-- Available data --

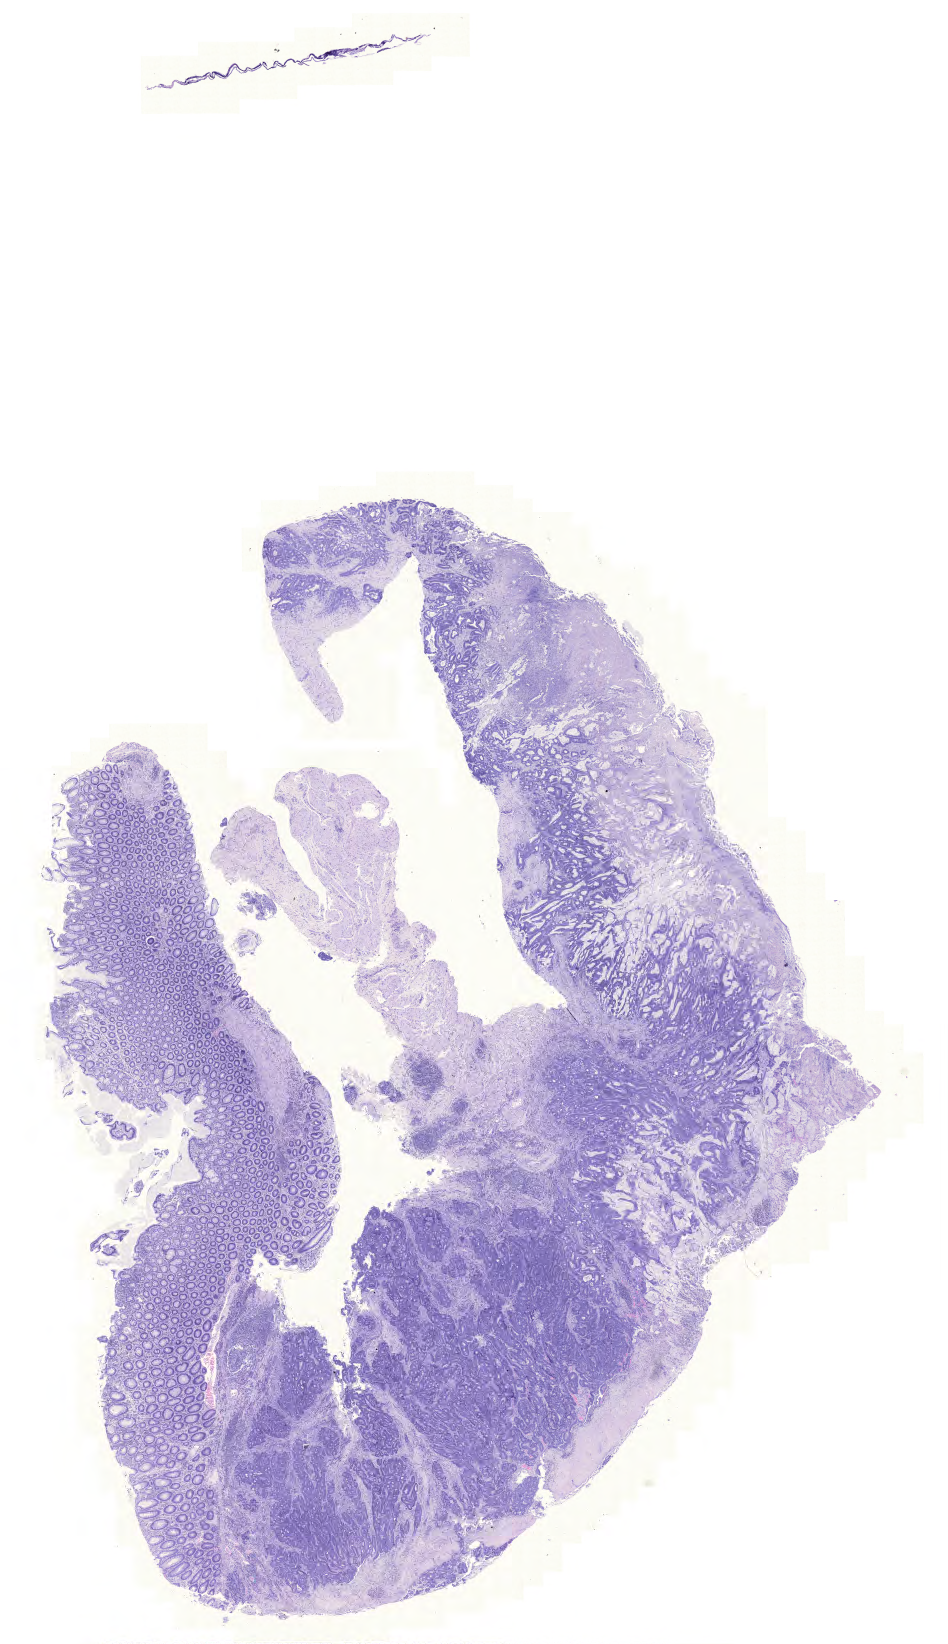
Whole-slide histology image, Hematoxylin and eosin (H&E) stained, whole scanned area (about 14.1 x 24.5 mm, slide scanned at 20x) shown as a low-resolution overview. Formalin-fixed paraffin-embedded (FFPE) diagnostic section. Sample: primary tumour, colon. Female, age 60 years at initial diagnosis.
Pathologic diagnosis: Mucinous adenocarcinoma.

* * *

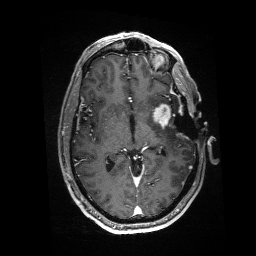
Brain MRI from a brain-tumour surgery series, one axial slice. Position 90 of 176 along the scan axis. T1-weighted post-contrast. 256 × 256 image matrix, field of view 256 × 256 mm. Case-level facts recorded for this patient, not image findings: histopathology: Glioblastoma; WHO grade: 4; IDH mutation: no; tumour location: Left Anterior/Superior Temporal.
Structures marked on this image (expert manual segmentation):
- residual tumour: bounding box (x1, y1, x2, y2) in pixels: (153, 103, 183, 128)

-- Prompt --
Would you print exactly, and only, the lines of the data above from the line with "Structures marked on" through the line with "- residual tumour: bounding", inclusive?

-- Solved exercise --
Structures marked on this image (expert manual segmentation):
- residual tumour: bounding box (x1, y1, x2, y2) in pixels: (153, 103, 183, 128)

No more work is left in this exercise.